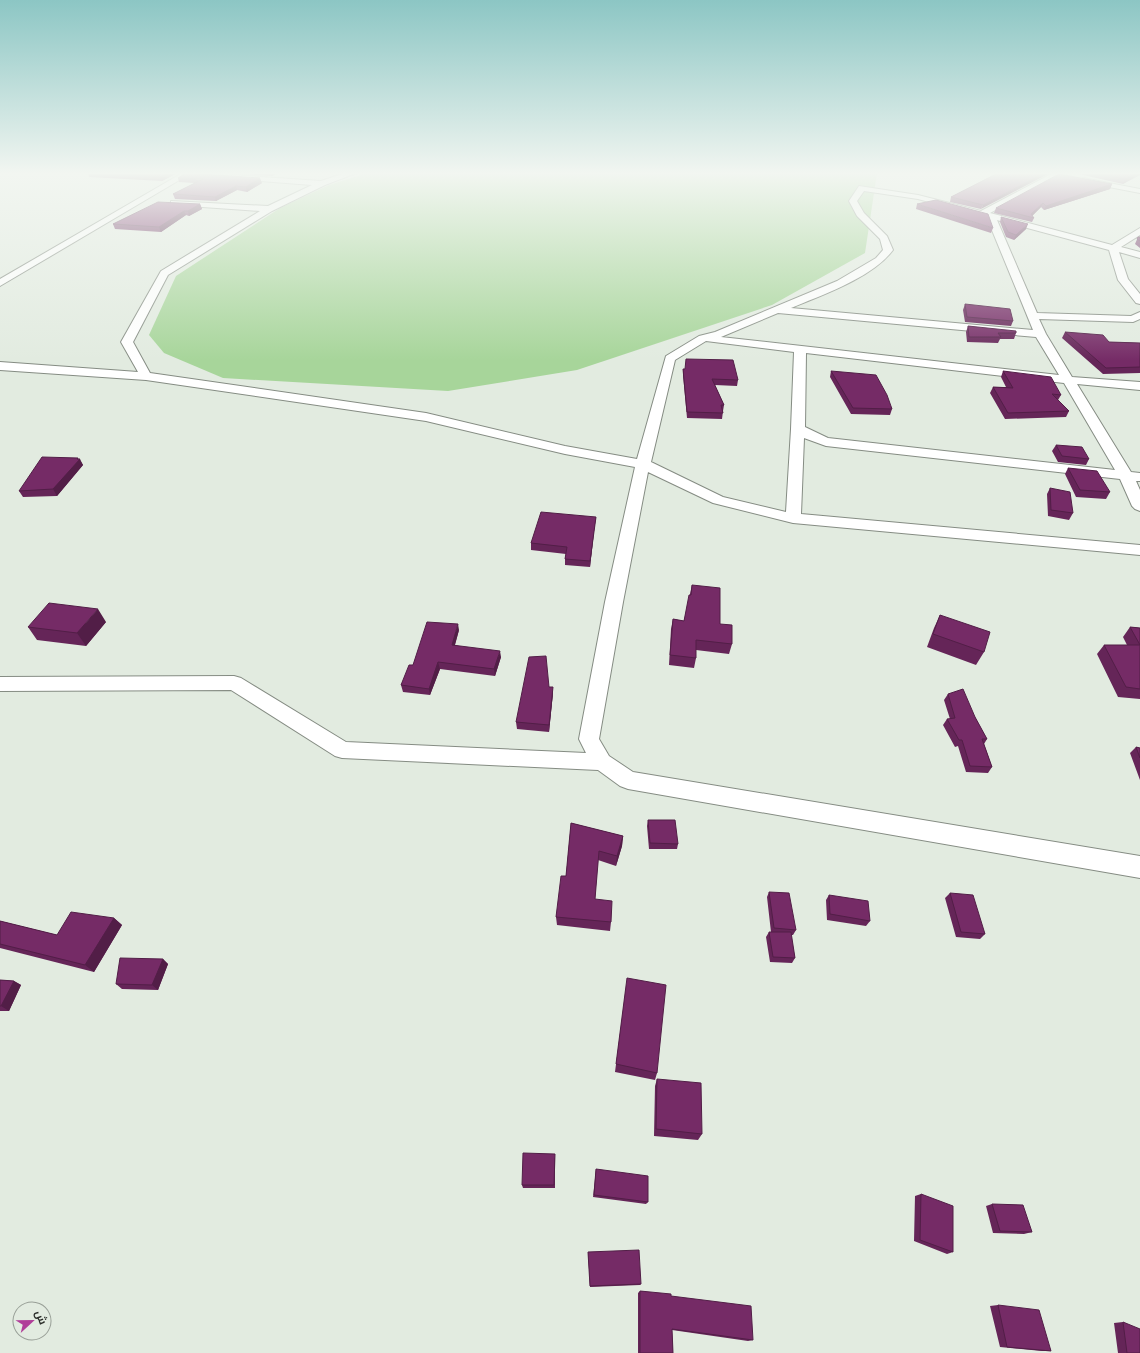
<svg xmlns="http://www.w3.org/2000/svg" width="1140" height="1353" font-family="Cabin,Cairo,sans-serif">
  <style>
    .green { fill: #a7d59a }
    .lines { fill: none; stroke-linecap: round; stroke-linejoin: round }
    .street-casing { stroke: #858c83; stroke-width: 2 }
    .street { fill: #fff; fill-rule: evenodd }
    .wall { fill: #652558 }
    .shaded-wall { fill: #521e47 }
    .building { fill: #752b66; stroke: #521e47 }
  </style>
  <rect width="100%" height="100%" fill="#e2ebe0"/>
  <path class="green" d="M370 172H873L877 173 865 253 772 305 577 370 448 391 223 378 164 353 149 335 176 276 280 208 329 185Z"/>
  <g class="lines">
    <g class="street-casing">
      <path id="street" d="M184 172H193L0 286V279Z
        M348 172H359L325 185 272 211 168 275 133 342 150 373 426 413 565 446 637 459 666 356 699 336 715 332 837 281 876 258 883 250 880 239 857 216 849 201 859 186 918 195 981 211 1055 172H1064L990 213 1112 245 1140 228V235L1121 247 1140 252V258L1119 252 1128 279 1140 294V304L1136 303 1118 280 1109 250 997 220 1037 313 1131 316 1140 312V319L1133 322 1039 319 1046 334 1072 377 1140 382V390L1077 384 1131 472 1140 473V481H1136L1140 490V511L1135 509 1132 506 1120 479 826 446 804 438 801 514 1140 545V555L793 523 713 503 648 472 623 602 599 739 609 756 633 772 1140 856V878L628 789 620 786 598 770 342 758 335 756 231 690 0 691V677L234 676 241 678 346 742 586 753 579 739 605 602 635 467 565 454 426 421 146 380 0 370V362L138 372 121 342 161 271 260 211 174 205H171V201L268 206 312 185 235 179H232V175L321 181ZM864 191 918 199 987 218 1033 330 791 308C822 295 872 278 893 250L887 236 864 213 857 201ZM778 313 1036 337 1059 375 721 337ZM706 341 794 352 791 429 786 512 723 497 651 462 675 360ZM806 353 1064 383 1115 470 828 438 805 427Z
        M1083 178 1140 189V193L1083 182Z"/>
    </g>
    <use href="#street" class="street"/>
  </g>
  <path class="wall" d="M88 172H179L162 181 89 177Z
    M203 172H279L272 176Z
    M1000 172 981 209 950 202 951 197Z
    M1070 172H1140L1123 184Z
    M178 178 262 183 247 192 237 190 216 201 175 199 173 194 195 183 179 182Z
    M1112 184 1110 189 1044 210 1041 207 1032 216 1034 218 1032 222 994 213 996 208Z
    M200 204 202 209 189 216 186 215 161 232 115 229 113 224Z
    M917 204 993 228 991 233 916 209Z
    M1001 217 1026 229 1014 240 1006 237 1000 222Z
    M1138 237H1140V248L1135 244Z
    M965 304 1013 321 1011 326 965 322 963 310Z
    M968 326 1016 333 1014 339H1000L998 343 967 342 966 332Z
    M1065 332 1109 342 1140 343V373L1103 374 1062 338Z
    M683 369 738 380 737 386 715 385 724 405 723 411 722 419 687 418 683 375Z
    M831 371 892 409 890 415 851 414 830 377Z
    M1003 371 1061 395 1058 400 1069 411 1066 417 1005 419 990 393 993 387H1006L1001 377Z
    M1056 445 1089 459 1086 465 1058 462 1052 451Z
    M79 459 83 465 57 496 23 497 19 491Z
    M1068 468 1110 492 1106 499 1076 497 1065 474Z
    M1050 488 1073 513 1069 520 1048 516 1047 494Z
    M596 517 595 523 590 567 565 565V559L566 554 531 550V543Z
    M692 585 720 624 732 644 729 654 696 650V658L694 668 669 665 671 629 673 619 684 621Z
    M940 615 984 652 976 665 927 647 934 628Z
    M106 622 86 646 37 640 28 627Z
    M1130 627 1140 628V699L1118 697 1097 654 1104 645H1127L1123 637Z
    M459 630 455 645 501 657 495 676 440 669 430 695 403 692 401 685 413 665Z
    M549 687 553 693 549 732 517 729 516 722Z
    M948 694 975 717 987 739 984 744 992 767 988 773 966 772 958 746 955 747 943 725 947 719H950L944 700Z
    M1136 747 1140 748V780L1130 753Z
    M648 820 678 844 677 849H649L647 826Z
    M571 823 623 836 622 846 616 866 598 860 595 899 611 922 610 931 557 925 556 917 566 876Z
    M769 892 796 930 793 935H791L795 958 792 963 770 962 766 937 769 932H771L767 897Z
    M950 893 985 934 980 939 956 937 945 898Z
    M829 895 870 921 866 926 827 920 826 900Z
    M114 918 122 925 94 972 0 948V921L57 935Z
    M163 959 168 964 158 990 122 989 116 984Z
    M0 980 14 981 21 985 9 1011H0Z
    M626 988 657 1073 655 1080 615 1072Z
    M657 1079 702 1134 698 1140 654 1136 655 1086Z
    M555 1157V1188H523L522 1185Z
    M596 1169 648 1202 646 1204 593 1197Z
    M921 1194 953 1252 947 1254 914 1241 915 1196Z
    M992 1204 1032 1232 1024 1234 993 1233 986 1206Z
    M588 1252 641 1284 640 1285 590 1287Z
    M640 1291 671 1296 753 1340 748 1341 672 1330 673 1353H638V1293Z
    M998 1305 1051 1351H1042L1000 1347 990 1306Z
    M1123 1322 1140 1353H1118L1114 1323Z"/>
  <path class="shaded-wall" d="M170 172H179L162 181 161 177Z
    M271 172H279L272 176Z
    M1046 172H1052L981 209 983 205Z
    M1139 172H1140V175L1123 184 1125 179Z
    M260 178 262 183 247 192 246 187Z
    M1112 184 1110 189 1044 210 1046 206Z
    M236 186 237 190 216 201 215 197Z
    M1043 203 1041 207 1031 217V214Z
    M200 204 202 209 189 216 188 211Z
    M184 211 186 215 161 232 159 227Z
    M1028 224 1026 229 1014 240 1016 235Z
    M78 458 79 460 80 459 83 465 57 496 53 489Z
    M596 517 595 523 590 567V561Z
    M98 609 106 622 86 646 77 633Z
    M458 624 459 630 453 651 452 645Z
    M500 651 501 657 495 676 494 669Z
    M438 662 440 669 430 695 429 689Z
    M553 687V693L549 732V725Z
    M623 836 622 846 616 866 617 856Z
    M114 918 122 925 94 972 85 965Z
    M163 959 168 964 158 990 152 985Z
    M14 981 21 985 9 1011 1 1006Z"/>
  <path class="building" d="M88 172H170L161 177Z
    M1000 172H1046L983 205 951 197Z
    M1091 172H1139L1125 179Z
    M186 173 260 178 246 187 236 186 215 197 173 194 203 179 178 178Z
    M1059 174 1112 184 1046 206 1043 203 1031 214 1034 218 996 208Z
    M936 200 988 214 993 228 917 204Z
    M158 202 200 204 188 211H184L159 227 113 224Z
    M1001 217 1028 224 1016 235 1008 232Z
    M1138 237H1140V241L1137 239Z
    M965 304 1010 309 1013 321 967 317Z
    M968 326 1016 331V333H998L1001 337H969Z
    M1065 332 1103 335 1109 342 1140 343V367L1106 368Z
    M686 359 733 360 738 380 712 379 724 405H721L723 413 687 412 683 369H685Z
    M831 371 876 375 887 395 892 409 853 408Z
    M1003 371 1051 377 1061 395 1052 394 1069 411 1008 413 993 387 1013 388Z
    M1056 445 1082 447 1089 459 1062 456Z
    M42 457 78 458 77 459H80L53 489 19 491Z
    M1068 468 1097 471 1110 492 1080 490Z
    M1050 488 1070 492 1073 513 1051 510Z
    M541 512 596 517 590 561 565 559 567 547 531 543Z
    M692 585 720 588V624L732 625V644L696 640V658L670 655 673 619 684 621 689 595H691Z
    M49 603 98 609 77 633 28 627Z
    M940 615 990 632 984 652 933 634Z
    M427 622 458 624 452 645 500 651 494 669 438 662 429 689 401 685 409 665H413Z
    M1130 627 1140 628V689L1126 687 1104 645H1140Z
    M546 656 549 687H553L549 725 516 722 529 657Z
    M963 689 975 717 987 739H982L992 767 970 766 962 740H959L947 719 955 718 948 694Z
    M1136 747 1140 748V758Z
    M648 820H675L678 844 650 843Z
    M571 823 623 836 617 856 599 851 595 899 612 901 611 922 556 917 561 876H566Z
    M769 892 789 893 796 930 774 928Z
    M950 893 973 895 985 934 961 932Z
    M829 895 868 901 870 921 830 914Z
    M71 912 114 918 85 965 0 944V921L57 935Z
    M769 932H791L795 958 773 957Z
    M120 958 163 959 152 985 116 984Z
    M627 978 666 985 657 1073 616 1064Z
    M0 980 14 981 1 1006H0Z
    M657 1079 701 1083 702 1134 656 1129Z
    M523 1153 555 1154 554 1185H522Z
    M596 1169 648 1176V1202L594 1195Z
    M921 1194 953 1206V1252L920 1240Z
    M992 1204 1023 1205 1032 1232 1000 1231Z
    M639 1250 641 1284 590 1286 588 1252Z
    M640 1291 671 1294V1296L751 1306 753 1340 672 1329 673 1353H640Z
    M998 1305 1039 1310 1051 1351 1007 1347Z
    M1123 1322 1140 1329V1353H1127Z"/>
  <linearGradient id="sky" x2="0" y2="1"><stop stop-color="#8cc6c4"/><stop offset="0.48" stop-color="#f2f6f1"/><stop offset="1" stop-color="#f2f6f1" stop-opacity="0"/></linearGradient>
  <rect width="1140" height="361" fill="url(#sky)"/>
  <g transform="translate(32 1321) rotate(68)"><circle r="19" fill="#e2ebe0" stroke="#989f97"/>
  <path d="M0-3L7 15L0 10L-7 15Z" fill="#b03e99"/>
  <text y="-6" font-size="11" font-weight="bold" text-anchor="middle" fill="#2a2d29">ش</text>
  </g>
</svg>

Work item »
Within the listing above, the range opens at the line with "M596 517 595 523 590 567 565" and closes at the line with "M1028 224 1026 229 1014 240 1016 235Z". Reproduce exactly the lines of that range, including both ends.

Answer box »
    M596 517 595 523 590 567 565 565V559L566 554 531 550V543Z
    M692 585 720 624 732 644 729 654 696 650V658L694 668 669 665 671 629 673 619 684 621Z
    M940 615 984 652 976 665 927 647 934 628Z
    M106 622 86 646 37 640 28 627Z
    M1130 627 1140 628V699L1118 697 1097 654 1104 645H1127L1123 637Z
    M459 630 455 645 501 657 495 676 440 669 430 695 403 692 401 685 413 665Z
    M549 687 553 693 549 732 517 729 516 722Z
    M948 694 975 717 987 739 984 744 992 767 988 773 966 772 958 746 955 747 943 725 947 719H950L944 700Z
    M1136 747 1140 748V780L1130 753Z
    M648 820 678 844 677 849H649L647 826Z
    M571 823 623 836 622 846 616 866 598 860 595 899 611 922 610 931 557 925 556 917 566 876Z
    M769 892 796 930 793 935H791L795 958 792 963 770 962 766 937 769 932H771L767 897Z
    M950 893 985 934 980 939 956 937 945 898Z
    M829 895 870 921 866 926 827 920 826 900Z
    M114 918 122 925 94 972 0 948V921L57 935Z
    M163 959 168 964 158 990 122 989 116 984Z
    M0 980 14 981 21 985 9 1011H0Z
    M626 988 657 1073 655 1080 615 1072Z
    M657 1079 702 1134 698 1140 654 1136 655 1086Z
    M555 1157V1188H523L522 1185Z
    M596 1169 648 1202 646 1204 593 1197Z
    M921 1194 953 1252 947 1254 914 1241 915 1196Z
    M992 1204 1032 1232 1024 1234 993 1233 986 1206Z
    M588 1252 641 1284 640 1285 590 1287Z
    M640 1291 671 1296 753 1340 748 1341 672 1330 673 1353H638V1293Z
    M998 1305 1051 1351H1042L1000 1347 990 1306Z
    M1123 1322 1140 1353H1118L1114 1323Z"/>
  <path class="shaded-wall" d="M170 172H179L162 181 161 177Z
    M271 172H279L272 176Z
    M1046 172H1052L981 209 983 205Z
    M1139 172H1140V175L1123 184 1125 179Z
    M260 178 262 183 247 192 246 187Z
    M1112 184 1110 189 1044 210 1046 206Z
    M236 186 237 190 216 201 215 197Z
    M1043 203 1041 207 1031 217V214Z
    M200 204 202 209 189 216 188 211Z
    M184 211 186 215 161 232 159 227Z
    M1028 224 1026 229 1014 240 1016 235Z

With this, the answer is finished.